Begin at the line containing "06792 Sandersdorf-Brehna" and give again every line to the end of the records, exactly, without the pictures.

[Data entries]
# # # # #

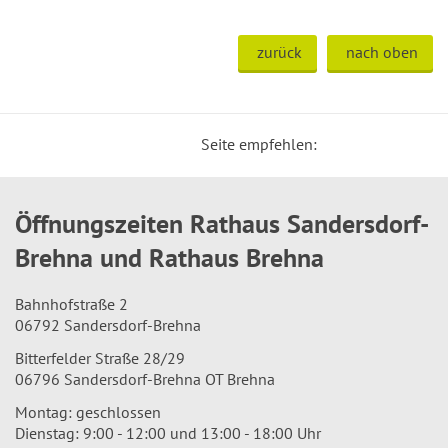
zurück
nach oben
Seite empfehlen:
Öffnungszeiten Rathaus Sandersdorf-
Brehna und Rathaus Brehna
Bahnhofstraße 2
06792 Sandersdorf-Brehna
Bitterfelder Straße 28/29
06796 Sandersdorf-Brehna OT Brehna
Montag: geschlossen
Dienstag: 9:00 - 12:00 und 13:00 - 18:00 Uhr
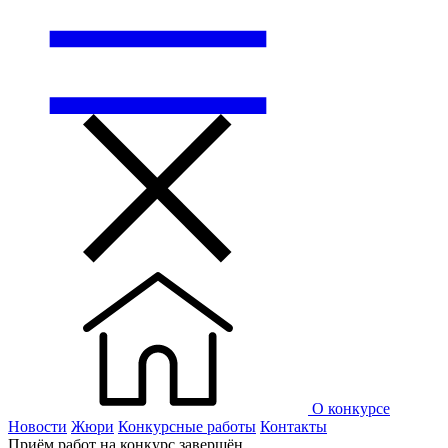
О конкурсе
Новости
Жюри
Конкурсные работы
Контакты
Приём работ на конкурс завершён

# # # # #

** Written reply **
06792 Sandersdorf-Brehna
Bitterfelder Straße 28/29
06796 Sandersdorf-Brehna OT Brehna
Montag: geschlossen
Dienstag: 9:00 - 12:00 und 13:00 - 18:00 Uhr
О конкурсе
Новости
Жюри
Конкурсные работы
Контакты
Приём работ на конкурс завершён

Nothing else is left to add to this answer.